### YOUR ASSIGNMENT
Under this line is a listing; return exactly the lines starting at the one with "X16287500Y-14287500I-2000000J0D01*" and running down to the one with "G04 e7cb7ce6d9f94255a7045453de3fad17,10*", and leave out its pictures.

### RECORD SET
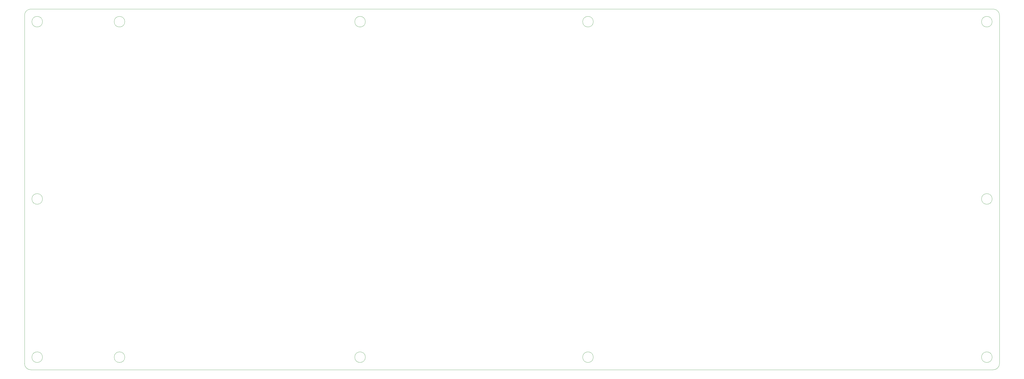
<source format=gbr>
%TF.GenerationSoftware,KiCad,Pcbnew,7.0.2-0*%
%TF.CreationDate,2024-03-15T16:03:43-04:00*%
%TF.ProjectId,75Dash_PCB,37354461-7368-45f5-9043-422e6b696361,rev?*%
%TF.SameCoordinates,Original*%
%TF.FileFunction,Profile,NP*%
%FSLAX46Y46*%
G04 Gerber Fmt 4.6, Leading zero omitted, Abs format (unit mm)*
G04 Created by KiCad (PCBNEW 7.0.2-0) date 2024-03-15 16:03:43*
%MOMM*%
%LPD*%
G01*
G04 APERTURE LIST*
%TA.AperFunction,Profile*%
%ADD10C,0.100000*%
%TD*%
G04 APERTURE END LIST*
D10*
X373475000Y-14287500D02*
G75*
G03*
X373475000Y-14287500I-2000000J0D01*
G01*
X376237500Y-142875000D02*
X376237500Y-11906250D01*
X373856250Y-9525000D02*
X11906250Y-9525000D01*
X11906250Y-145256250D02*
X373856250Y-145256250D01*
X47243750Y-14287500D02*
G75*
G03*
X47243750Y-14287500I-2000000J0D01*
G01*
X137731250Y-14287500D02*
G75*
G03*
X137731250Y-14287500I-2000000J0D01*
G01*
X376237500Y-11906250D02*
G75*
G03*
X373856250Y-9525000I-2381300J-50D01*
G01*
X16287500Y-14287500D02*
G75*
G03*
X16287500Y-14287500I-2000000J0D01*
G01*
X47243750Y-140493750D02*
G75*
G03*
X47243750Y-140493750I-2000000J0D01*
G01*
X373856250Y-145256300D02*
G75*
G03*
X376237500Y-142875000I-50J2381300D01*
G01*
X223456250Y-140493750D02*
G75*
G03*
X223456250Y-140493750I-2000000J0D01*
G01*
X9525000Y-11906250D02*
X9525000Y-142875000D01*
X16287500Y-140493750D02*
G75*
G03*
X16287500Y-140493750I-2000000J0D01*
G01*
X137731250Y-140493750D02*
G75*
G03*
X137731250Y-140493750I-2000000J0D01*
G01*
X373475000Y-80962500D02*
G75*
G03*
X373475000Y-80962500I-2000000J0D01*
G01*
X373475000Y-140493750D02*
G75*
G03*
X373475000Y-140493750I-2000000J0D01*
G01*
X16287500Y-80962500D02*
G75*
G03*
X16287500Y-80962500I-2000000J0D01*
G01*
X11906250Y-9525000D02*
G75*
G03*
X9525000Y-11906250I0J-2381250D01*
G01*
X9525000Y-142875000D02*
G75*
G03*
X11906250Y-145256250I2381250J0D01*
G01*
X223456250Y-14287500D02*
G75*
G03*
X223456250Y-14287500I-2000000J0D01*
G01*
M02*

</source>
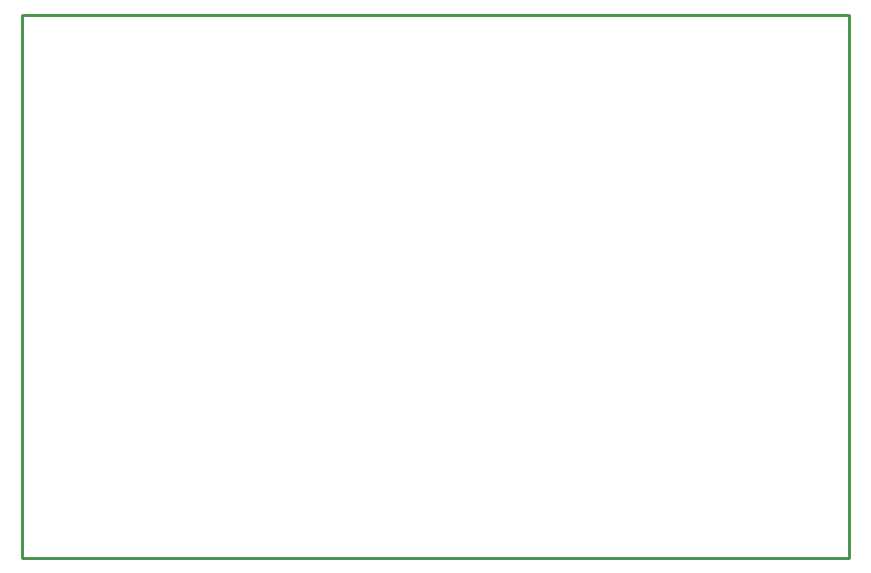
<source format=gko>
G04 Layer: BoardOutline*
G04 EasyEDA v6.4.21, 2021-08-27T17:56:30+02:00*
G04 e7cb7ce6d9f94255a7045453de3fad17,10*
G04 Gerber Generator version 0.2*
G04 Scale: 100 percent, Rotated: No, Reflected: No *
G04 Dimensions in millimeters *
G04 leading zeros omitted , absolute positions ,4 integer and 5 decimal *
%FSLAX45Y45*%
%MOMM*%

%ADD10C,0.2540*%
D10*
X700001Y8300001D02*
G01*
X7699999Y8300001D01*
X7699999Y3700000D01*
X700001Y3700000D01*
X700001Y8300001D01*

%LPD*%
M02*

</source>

### REPLY TO THE EXERCISE
X16287500Y-14287500I-2000000J0D01*
G01*
X47243750Y-140493750D02*
G75*
G03*
X47243750Y-140493750I-2000000J0D01*
G01*
X373856250Y-145256300D02*
G75*
G03*
X376237500Y-142875000I-50J2381300D01*
G01*
X223456250Y-140493750D02*
G75*
G03*
X223456250Y-140493750I-2000000J0D01*
G01*
X9525000Y-11906250D02*
X9525000Y-142875000D01*
X16287500Y-140493750D02*
G75*
G03*
X16287500Y-140493750I-2000000J0D01*
G01*
X137731250Y-140493750D02*
G75*
G03*
X137731250Y-140493750I-2000000J0D01*
G01*
X373475000Y-80962500D02*
G75*
G03*
X373475000Y-80962500I-2000000J0D01*
G01*
X373475000Y-140493750D02*
G75*
G03*
X373475000Y-140493750I-2000000J0D01*
G01*
X16287500Y-80962500D02*
G75*
G03*
X16287500Y-80962500I-2000000J0D01*
G01*
X11906250Y-9525000D02*
G75*
G03*
X9525000Y-11906250I0J-2381250D01*
G01*
X9525000Y-142875000D02*
G75*
G03*
X11906250Y-145256250I2381250J0D01*
G01*
X223456250Y-14287500D02*
G75*
G03*
X223456250Y-14287500I-2000000J0D01*
G01*
M02*

</source>
<source format=gko>
G04 Layer: BoardOutline*
G04 EasyEDA v6.4.21, 2021-08-27T17:56:30+02:00*
G04 e7cb7ce6d9f94255a7045453de3fad17,10*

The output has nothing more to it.